Just like my 401k
We interrupt our regularly scheduled aviation programming to bring you…diving. Why? Because I have pictures from the Florida cave dive. Not nearly as much fun as flying but still a great sport. Similar to aviation, equipment must be in good working condition, training is required and there’s risk management. Few venues are as risky as cave diving. Not night diving on a shipwreck. Not search and recovery in near zero visibility which is plenty creepy when a freighter passes overhead. The water wasn’t nearly deep enough and we could only hear the engine but not see the screws. Ice diving? Only for those who have lost their minds after repeatedly freezing their brains.
Cave diving demands redundant systems and managing acceptable risk. The most important reason: No vertical egress. If you run out of air or have an emergency (embolism et. al.) you must return the long way and ascend no faster than one foot per second. A dive computer helps but a dive buddy is a safety requirement.
Another thing. Cave diving has plenty of challenge but there’s usually not much to see compared to ocean reefs and shipwrecks. The visibility is the best, so you can basically see nothing perfectly. The deepest I’ve tried was about 100 feet with none of it straight down. Did I tell you how dark it is without a dive light?

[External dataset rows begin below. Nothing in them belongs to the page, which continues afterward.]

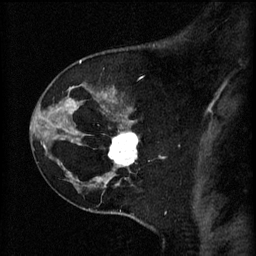
Breast MRI (dynamic contrast-enhanced), one sagittal slice; position 45 of 60 along the scan axis; 3 images stored at this slice position (order not interpretable as contrast timing); 1.5 T; TE 4.2 ms, TR 11 ms; 256 × 256 image matrix, field of view 180 × 180 mm. Patient: female, 45 years.
Annotated regions visible in this slice (semi-automatically segmented with operator editing):
- analysis volume of interest (the breast-tissue region the enhancement analysis was run in; not a lesion): bounding box <110,128,141,171> (left, top, right, bottom; pixels)
- tumour enhancement mask (voxels above the 70 % enhancement threshold inside the analysis volume of interest): <110,132,139,167>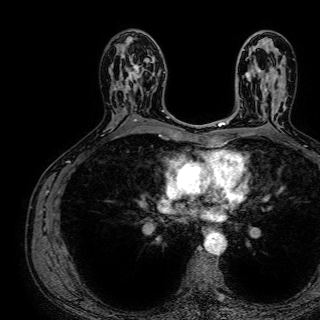
Breast MRI (dynamic contrast-enhanced), one axial slice; cropped to one breast; dynamic contrast-enhanced series, time point 2 of 7 at this slice position (early post-contrast); 1.5 T; TE 2.6 ms, TR 5.2 ms; 2.5 mm slice thickness; 320 × 320 image matrix. Female patient.
Outlined on this slice (semi-automatically segmented with operator editing):
- enhancing-tissue mask used for the functional tumour volume (all voxels passing the contrast-enhancement thresholds inside the analysis volume; usually the tumour): bounding box [x1, y1, x2, y2] px = [124, 56, 155, 101]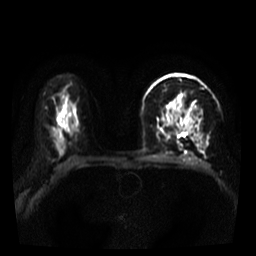
Breast MRI, one axial slice; position 25 of 39 along the scan axis; diffusion-weighted series; image 2 of 4 stored at this slice position (different b-values; order by instance number); 3 T; 5 mm slice thickness; 256 × 256 image matrix, field of view 320 × 320 mm. Female patient.
Annotated regions visible in this slice (expert manual segmentation):
- tumour on diffusion-weighted imaging: bounding box <195,108,200,120> (left, top, right, bottom; pixels)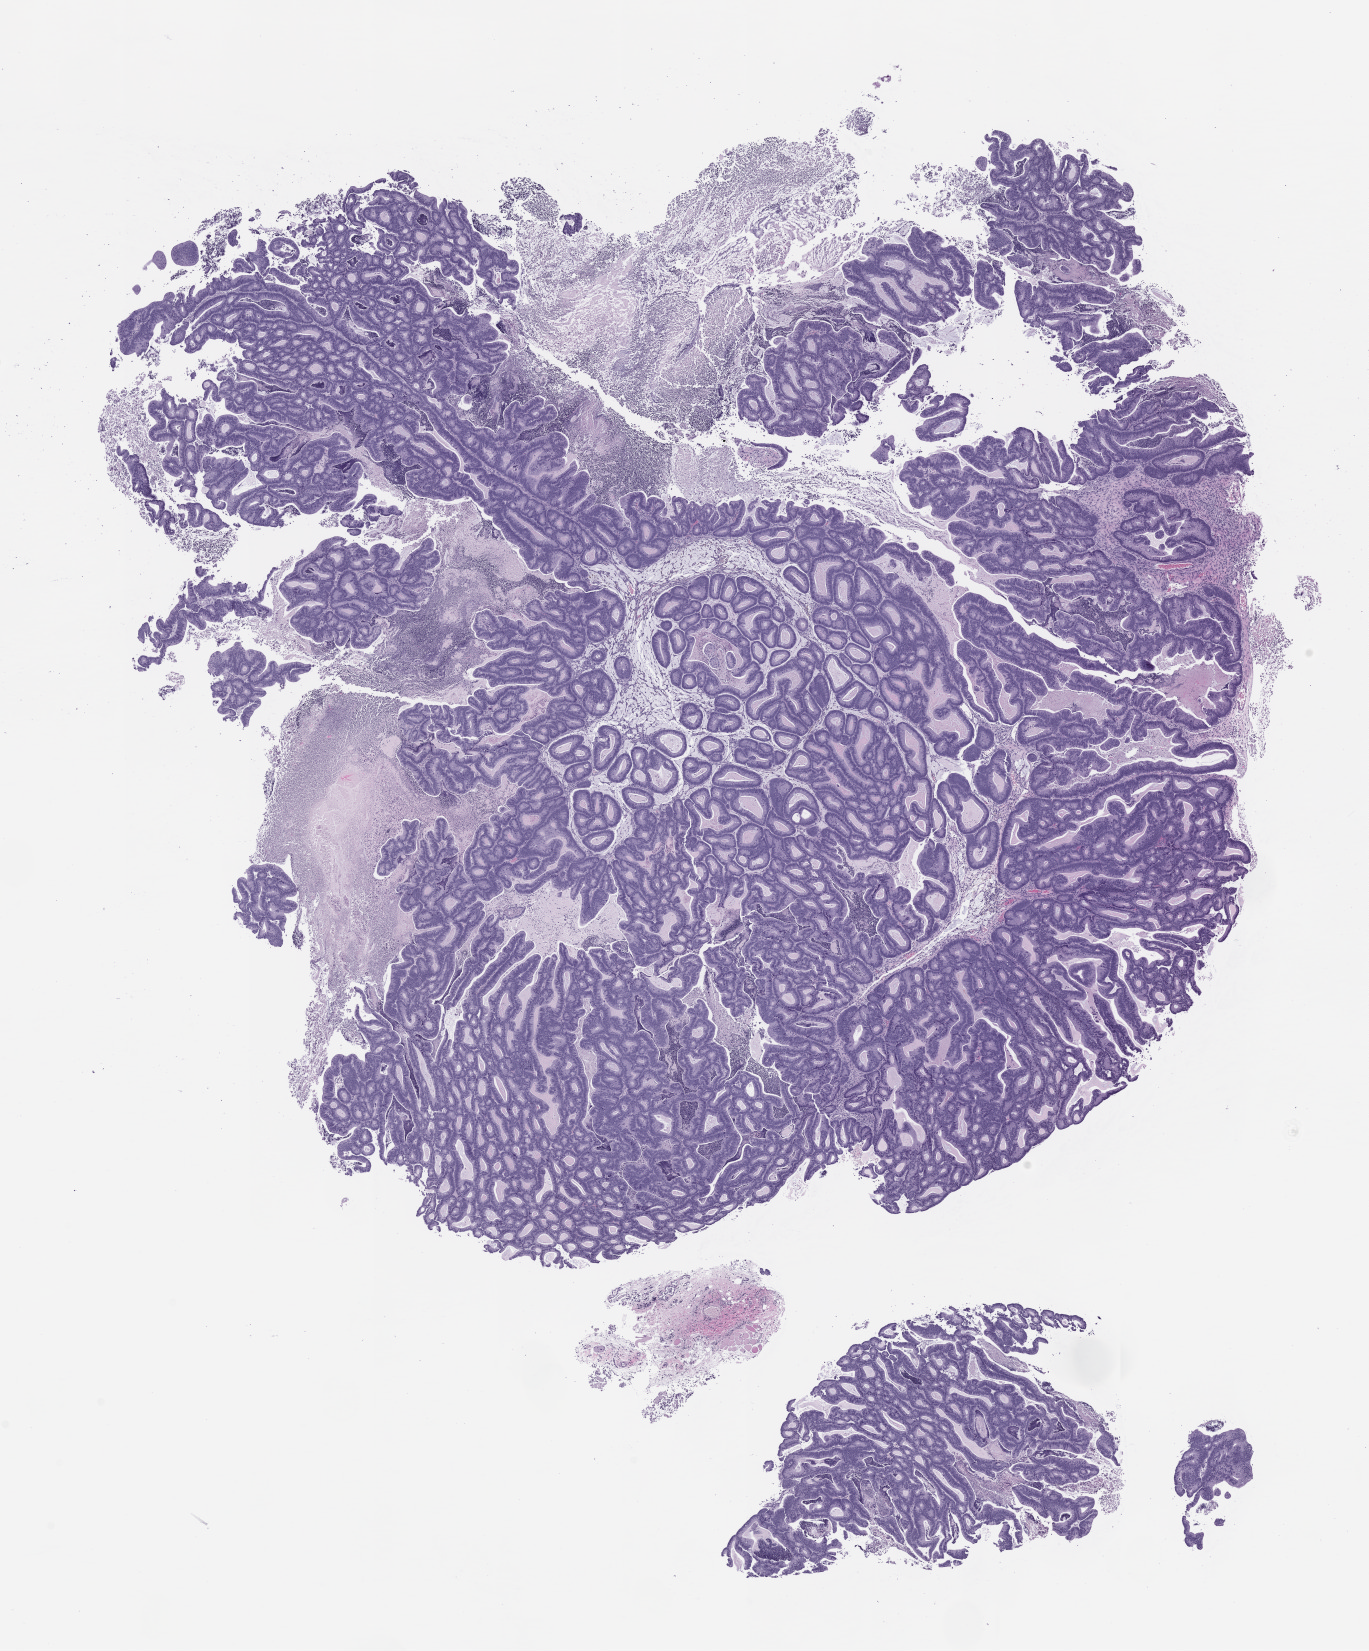
Whole-slide image, H&E: patient-derived xenograft (human tumor grown in a mouse), passage 1, shown as a low-resolution overview of the whole scanned area (about 11.0 x 13.3 mm); formalin-fixed paraffin-embedded section; originating tumor site category: colon.
Originating patient diagnosis: Colon Adenocarcinoma.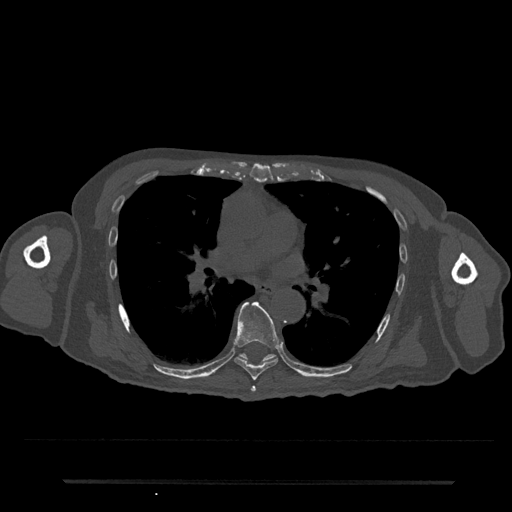
CT including the spine, one axial slice; slice 467 of 797 in the series (ordered by position); reconstruction kernel Br40s/3; 120 kVp; bone window (W 1800 / L 400 HU); 512 × 512 image matrix. Patient: male, 74 years. From the clinical record (not read from this slice): primary cancer: prostate.
Outlined on this slice (semi-automatically segmented with operator editing):
- T6 vertebra: bounding box (x1, y1, x2, y2) in pixels: (251, 386, 256, 392)
- T7 vertebra: (234, 301, 279, 381)
- T8 vertebra: (239, 353, 276, 362)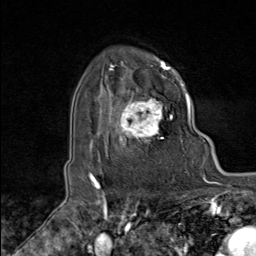
Breast MRI (dynamic contrast-enhanced), one axial slice; slice 68 of 80 in the series (ordered by position); cropped to one breast; dynamic contrast-enhanced series, time point 2 of 8 at this slice position (early post-contrast); 1.5 T; TE 1.8 ms, TR 4.3 ms; 2 mm slice thickness; 256 × 256 image matrix, field of view 180 × 180 mm. Female patient.
Annotated regions visible in this slice (semi-automatic segmentation, software-assisted and operator-edited):
- enhancing-tissue mask used for the functional tumour volume (all voxels passing the contrast-enhancement thresholds inside the analysis volume; usually the tumour): box from (x=103, y=90) to (x=173, y=149) px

The sign behind me reads: “STOP – Prevent Your Death-Go No Further” The fine print below reads “There is nothing in this cave worth dying for”. Which is true. Longest time in an underwater cave does not produce a winner.
Flying and diving have something else in common: You can’t rationally explain why anyone should go up in a light airplane or down in an ocean. Below, my brother is ready to lead the way.
Not recommended if you don’t like confined spaces.